For her part, Jowell has claimed that her husband’s finances were kept separate from her own, and that she was never involved with any of his dealings with Berlusconi. She did, however, co-sign documents which re-mortgaged her and Mills’s North London home in September 2000. The money was then invested in an international hedge fund managed by Sigma Asset Management. Nine weeks later the mortgage was paid off with the £350,000 Italian payment.

According to Italian authorities, the money had first been circulated through seven different international accounts. One investigator described the process as “the craziest, most complex network I have ever seen.”

Mills has denied that any of his financial manoeuvres were aimed at laundering the £350,000. A number of questions, however, remain unanswered.
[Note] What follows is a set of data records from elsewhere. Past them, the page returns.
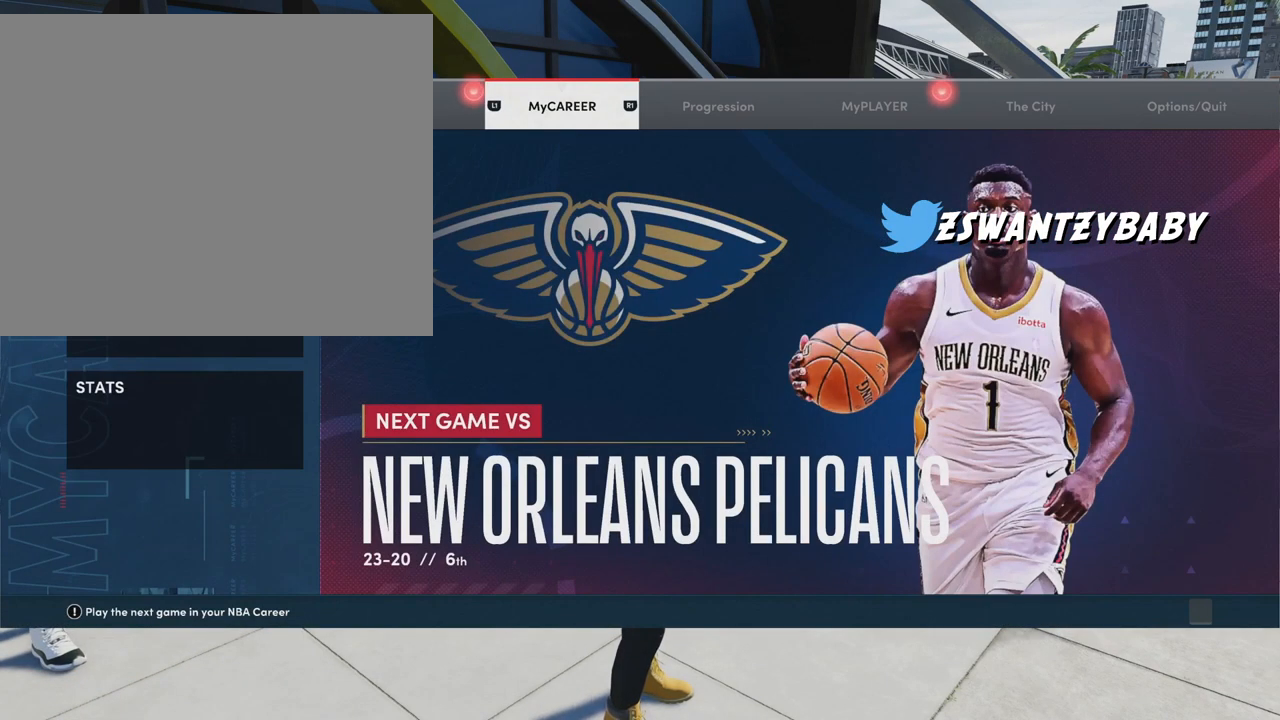
Gameplay with a controller (Xbox layout); each line is a JSON object with the inputs held at the frame after it. "events" lists button and stick changes between this image and that frame as [ms after this image, input, new state], when the widget could be followed in between.
{"buttons": ["B"], "left_stick": "center", "right_stick": "center", "events": [[433, "B", "down"]]}
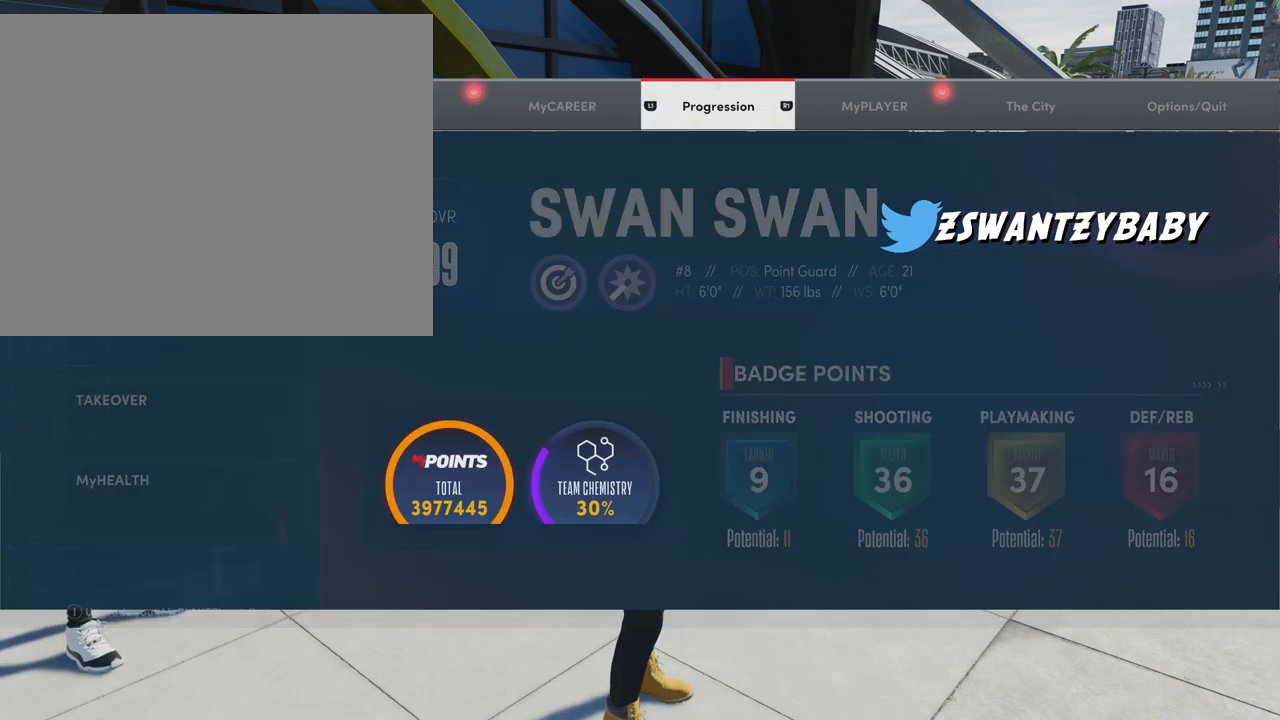
{"buttons": [], "left_stick": "center", "right_stick": "center", "events": [[100, "B", "up"]]}
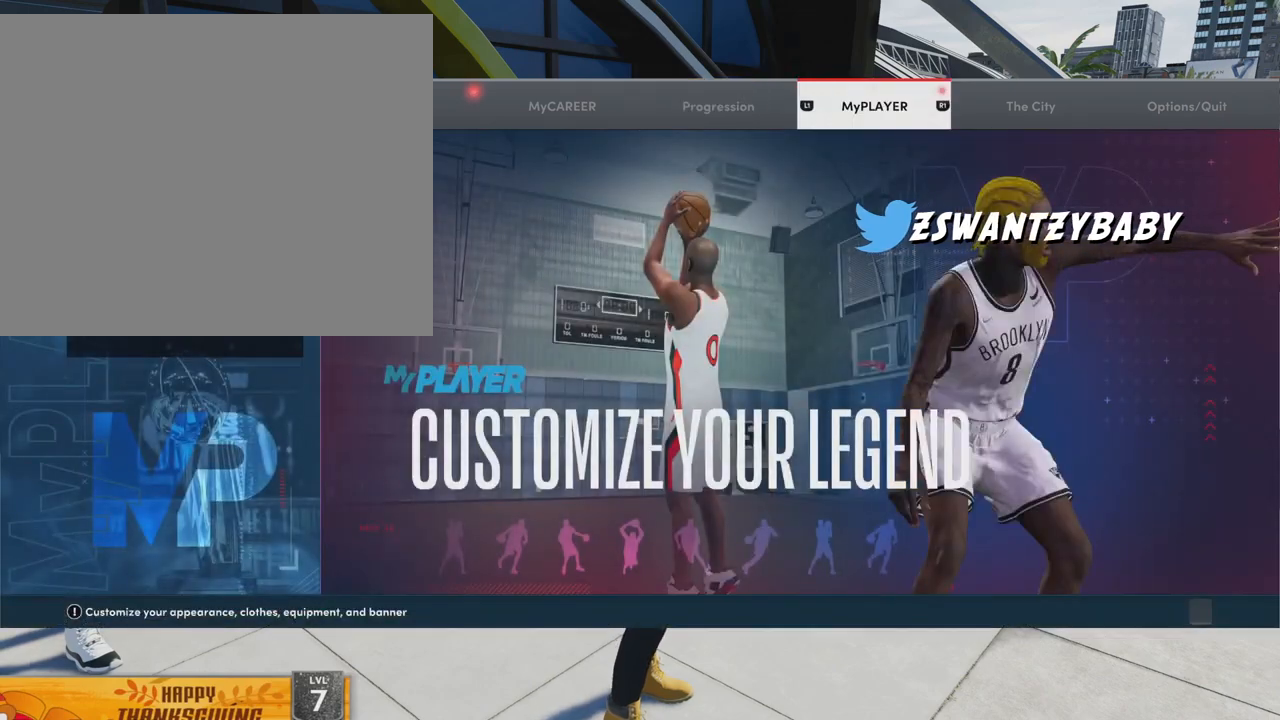
{"buttons": [], "left_stick": "center", "right_stick": "center", "events": []}
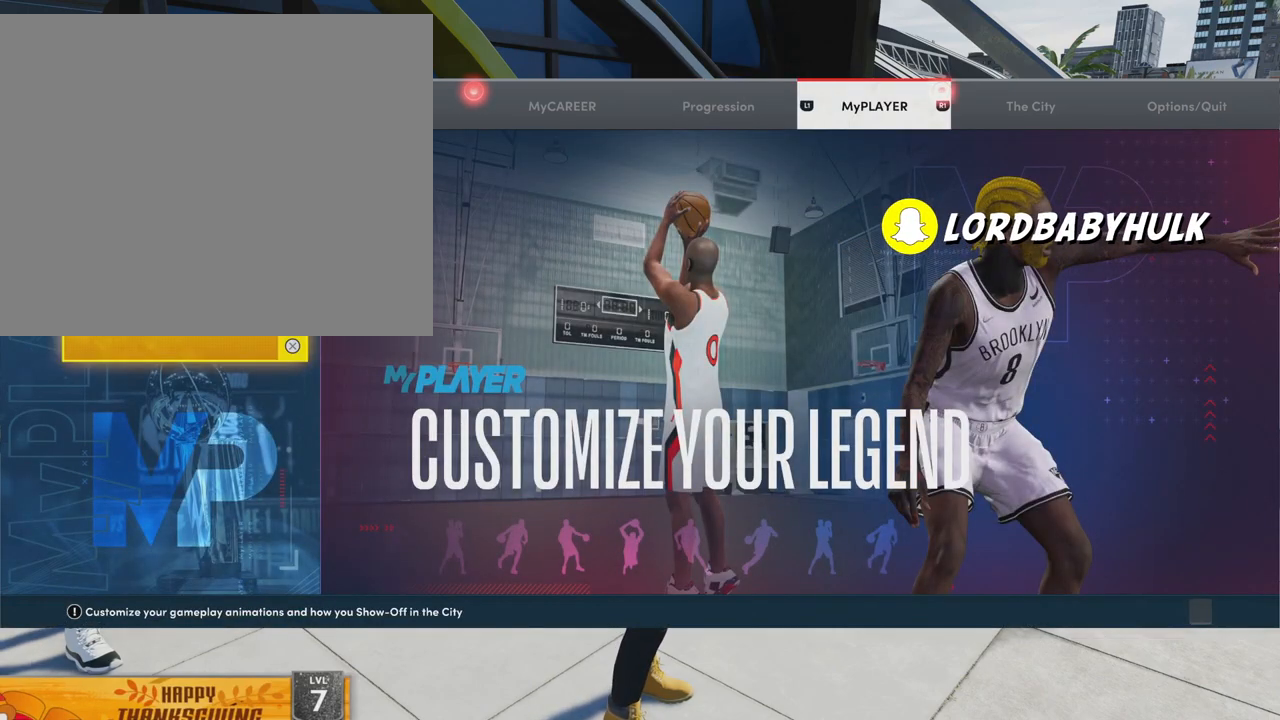
{"buttons": [], "left_stick": "center", "right_stick": "center", "events": []}
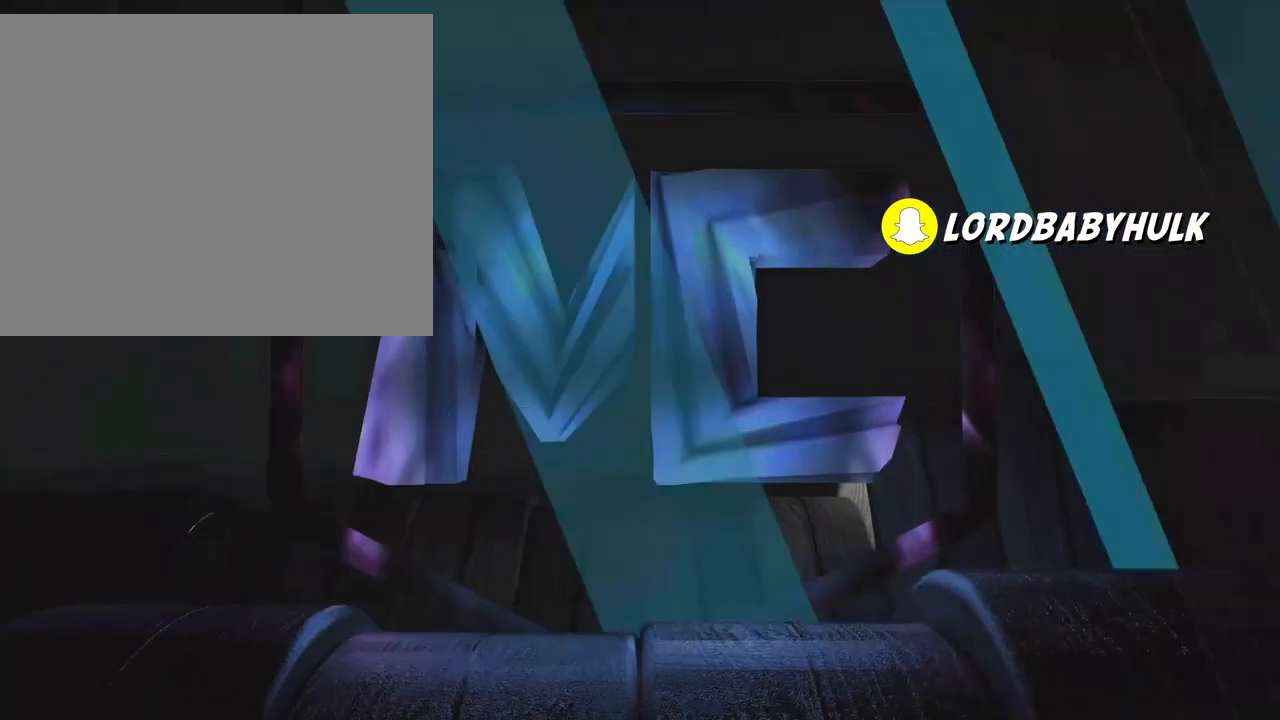
{"buttons": [], "left_stick": "center", "right_stick": "center", "events": []}
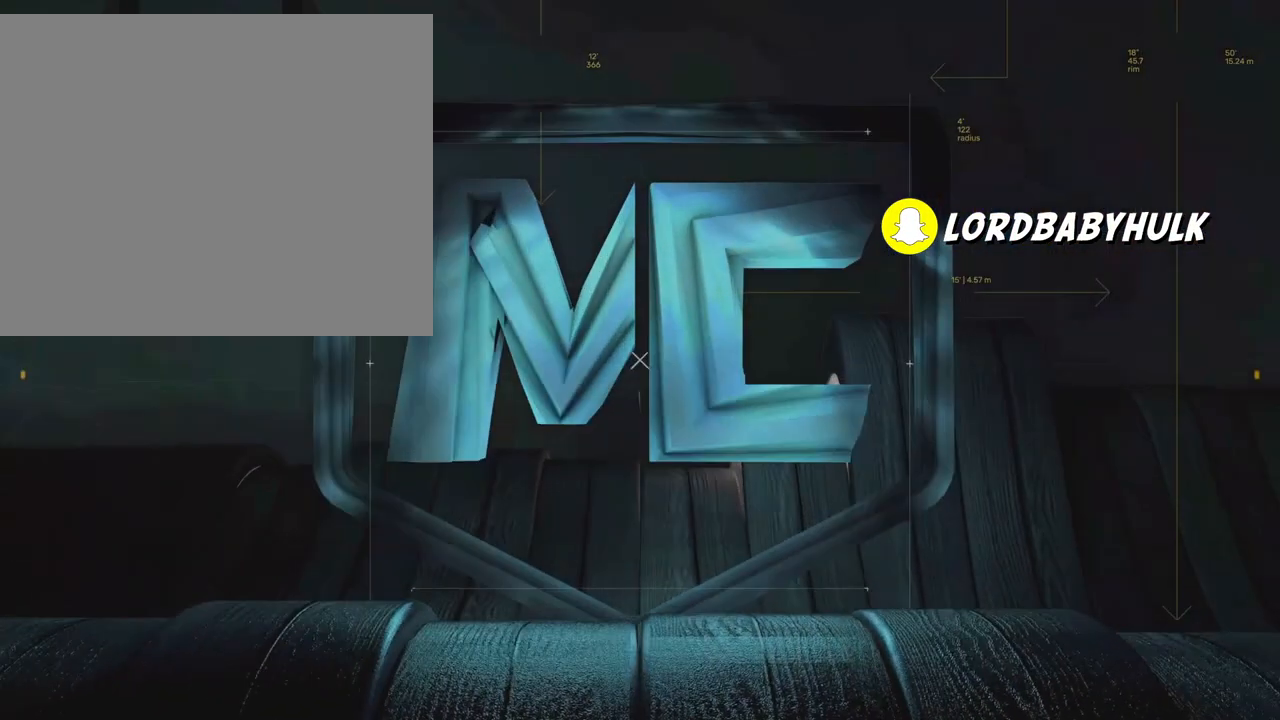
{"buttons": [], "left_stick": "center", "right_stick": "center", "events": []}
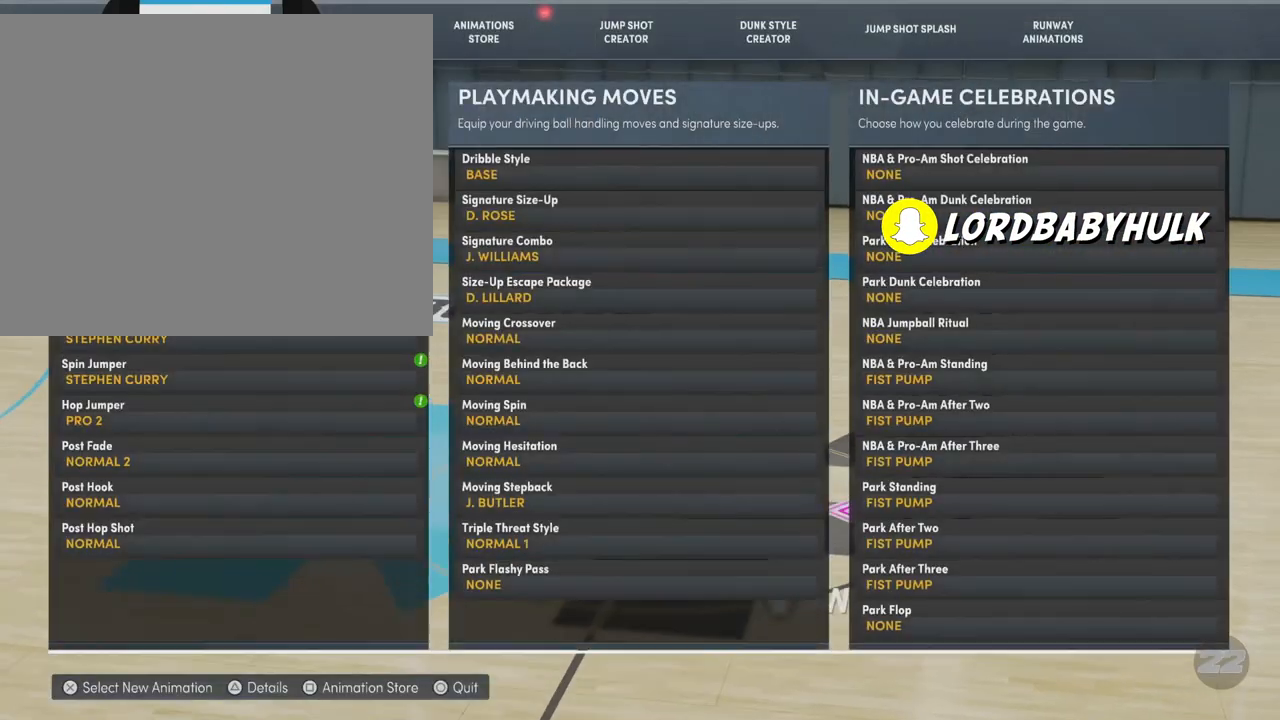
{"buttons": [], "left_stick": "center", "right_stick": "center", "events": []}
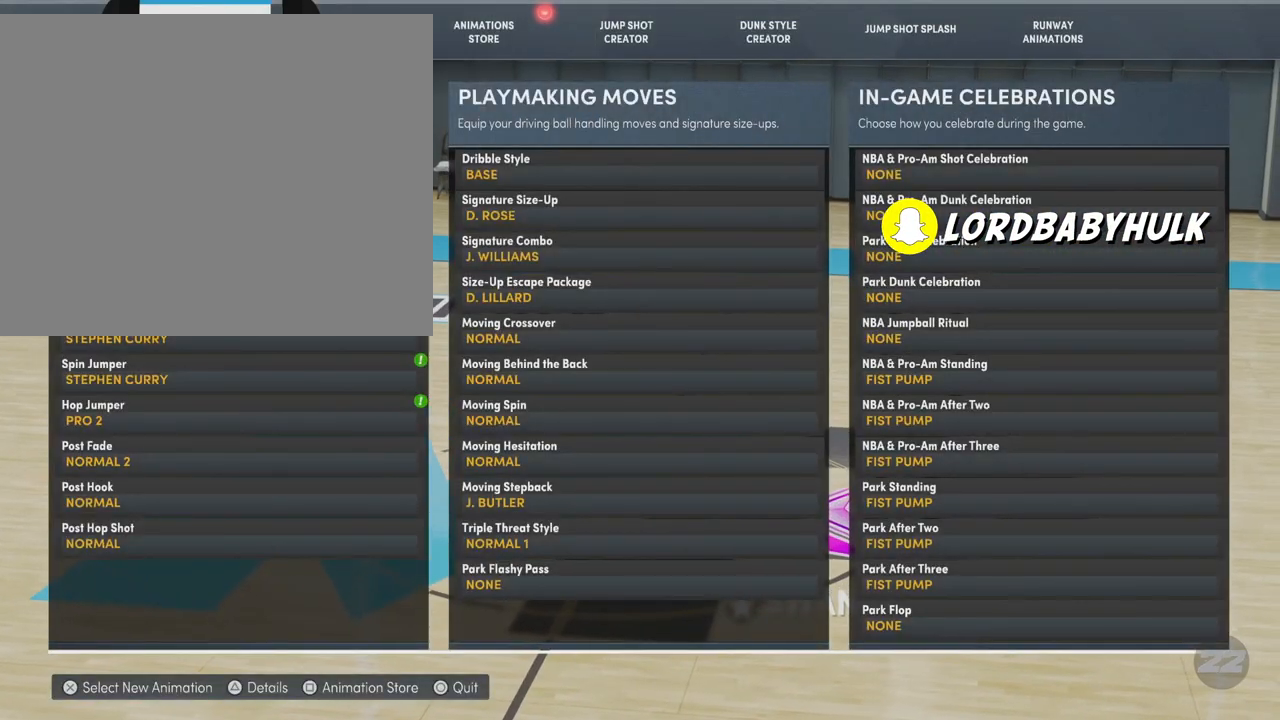
{"buttons": [], "left_stick": "center", "right_stick": "center", "events": []}
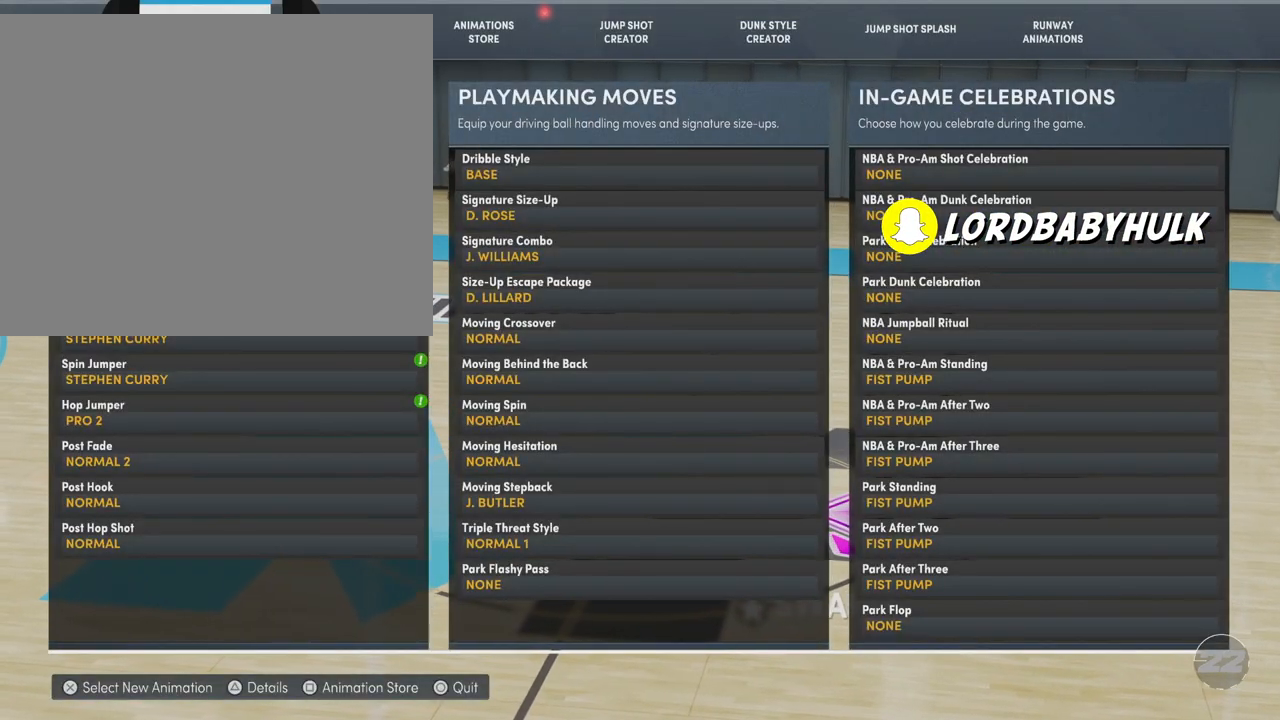
{"buttons": [], "left_stick": "center", "right_stick": "center", "events": []}
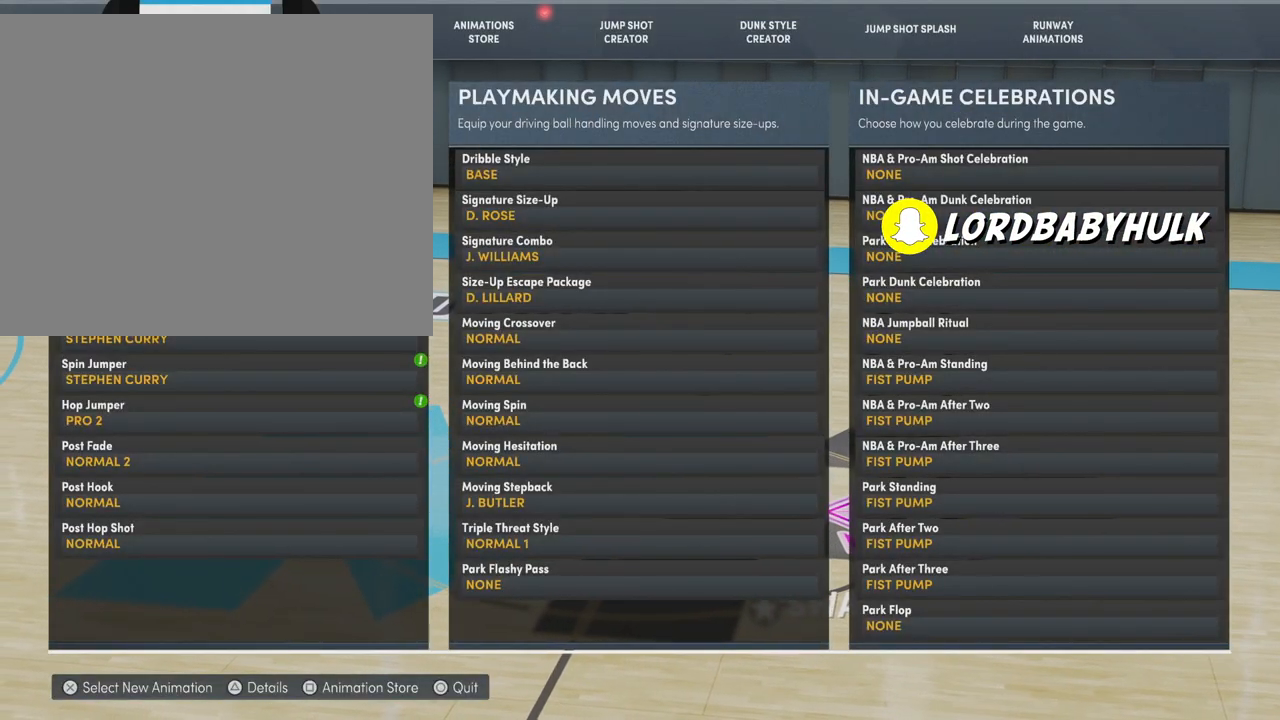
{"buttons": [], "left_stick": "center", "right_stick": "center", "events": [[117, "B", "down"], [300, "B", "up"]]}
Mills’s claim that the re-mortgage was necessary to take advantage of a limited investment opportunity has been contradicted by Sigma Asset Management, which told the Financial Times that it had no time-limited investment offers at the time Mills mortgaged his home.

Neil McKinnon, hedge fund manager of ECU Group, told the BBC that it was unusual for wealthy investors to take out mortgages for hedge fund investment. “Normally, hedge fund investors who are looking to seek better investment returns have the wherewithal to fund those investments directly without recourse to bank loans or, indeed, mortgage loans,” he explained.

Jowell’s defence rests on her claim that she was not involved in her husband’s financial deals and that he never told her of the £350,000 gift he had received. Her statement reveals the level of disconnect between the government and the mass of the population.

While £350,000 is more money than an ordinary British worker could ever expect to see, for those in the world of finance capital the sum is merely small change. Mills had millions of pounds circulating through a myriad of offshore accounts and hedge funds, and his income was carefully managed to exploit every available tax loophole.

While Blair has backed his culture secretary, Jowell is likely to come under further pressure and may be forced to resign. The British press are scrutinising Mills’s financial interests for any conflicts of interest with Jowell’s ministerial portfolios.

Mills was not averse to using his political connections to further his investments. Italian prosecutors claim to have 50 different documents where he referred to his wife’s position. “You will also know that I am married to a member of the Cabinet of this country,” he wrote in one letter to Dubai authorities. “I have the support and sympathy of very many people in public life, from the Prime Minister down.”